Excerpted data:
++++++++++

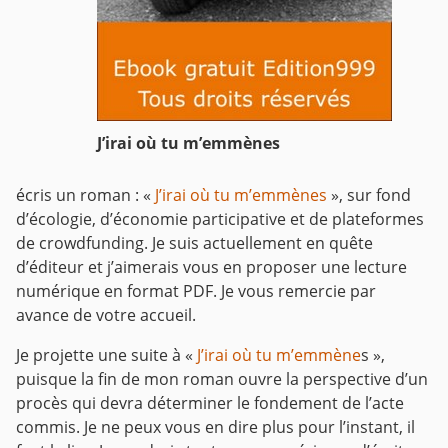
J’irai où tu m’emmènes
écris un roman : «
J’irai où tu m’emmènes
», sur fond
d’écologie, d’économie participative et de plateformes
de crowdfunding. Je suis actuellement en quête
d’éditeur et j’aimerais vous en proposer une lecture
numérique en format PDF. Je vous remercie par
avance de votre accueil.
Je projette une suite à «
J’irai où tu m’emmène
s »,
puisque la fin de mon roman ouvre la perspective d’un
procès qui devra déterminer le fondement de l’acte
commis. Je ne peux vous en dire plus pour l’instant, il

++++++++++

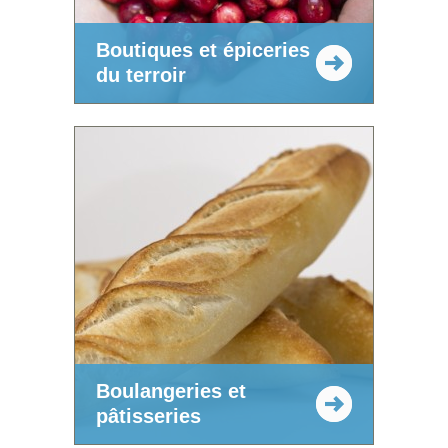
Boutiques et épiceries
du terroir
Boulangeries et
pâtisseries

++++++++++

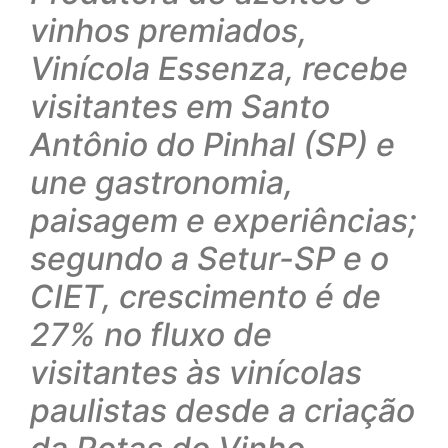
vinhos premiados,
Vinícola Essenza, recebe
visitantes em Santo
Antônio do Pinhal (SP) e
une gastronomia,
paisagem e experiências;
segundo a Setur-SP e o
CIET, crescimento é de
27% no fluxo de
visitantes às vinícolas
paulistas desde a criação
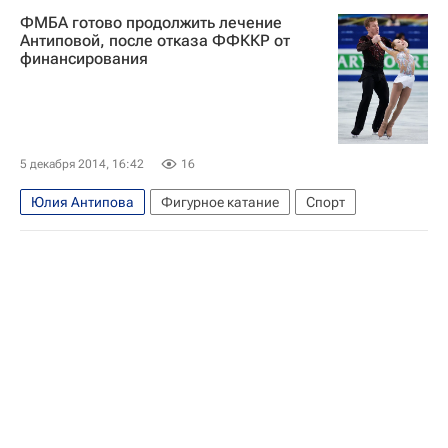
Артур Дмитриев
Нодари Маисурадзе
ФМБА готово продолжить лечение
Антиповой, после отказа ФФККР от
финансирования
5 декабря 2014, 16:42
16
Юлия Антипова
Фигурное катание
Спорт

++++++++++

Work instruction: Give only the lines from the one holding "avance de votre accueil." through the one holding "commis. Je ne", each restated exactly as it appears above.

Task output:
avance de votre accueil.
Je projette une suite à «
J’irai où tu m’emmène
s »,
puisque la fin de mon roman ouvre la perspective d’un
procès qui devra déterminer le fondement de l’acte
commis. Je ne peux vous en dire plus pour l’instant, il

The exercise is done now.